• **Exercise**: Return every line of the entries below that contains the word "largest", matching case exactly.

[Data items]
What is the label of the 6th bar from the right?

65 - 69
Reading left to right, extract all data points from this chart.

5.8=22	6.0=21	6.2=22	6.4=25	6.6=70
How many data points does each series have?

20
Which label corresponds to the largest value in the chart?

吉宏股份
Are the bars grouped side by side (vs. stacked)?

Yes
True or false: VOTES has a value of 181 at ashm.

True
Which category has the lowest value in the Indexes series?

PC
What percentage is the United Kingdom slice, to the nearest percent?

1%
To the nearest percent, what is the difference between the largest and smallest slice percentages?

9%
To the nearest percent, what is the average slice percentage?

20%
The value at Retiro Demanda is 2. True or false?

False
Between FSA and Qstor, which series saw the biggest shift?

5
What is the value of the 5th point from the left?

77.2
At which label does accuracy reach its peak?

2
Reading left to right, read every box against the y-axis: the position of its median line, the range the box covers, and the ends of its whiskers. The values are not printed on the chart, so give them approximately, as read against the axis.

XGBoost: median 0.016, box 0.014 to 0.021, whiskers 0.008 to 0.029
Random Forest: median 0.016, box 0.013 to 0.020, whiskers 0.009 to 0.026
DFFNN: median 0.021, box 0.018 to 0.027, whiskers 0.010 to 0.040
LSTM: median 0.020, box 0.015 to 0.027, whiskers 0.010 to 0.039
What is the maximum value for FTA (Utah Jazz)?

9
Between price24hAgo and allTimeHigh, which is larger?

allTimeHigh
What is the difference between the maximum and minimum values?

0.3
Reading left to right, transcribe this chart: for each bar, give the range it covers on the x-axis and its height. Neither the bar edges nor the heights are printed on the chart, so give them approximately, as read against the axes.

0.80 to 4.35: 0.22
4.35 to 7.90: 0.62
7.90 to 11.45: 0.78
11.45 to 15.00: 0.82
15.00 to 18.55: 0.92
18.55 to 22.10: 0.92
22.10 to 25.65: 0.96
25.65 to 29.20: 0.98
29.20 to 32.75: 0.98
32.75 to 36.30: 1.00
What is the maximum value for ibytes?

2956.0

• **Answer box**:
Which label corresponds to the largest value in the chart?
To the nearest percent, what is the difference between the largest and smallest slice percentages?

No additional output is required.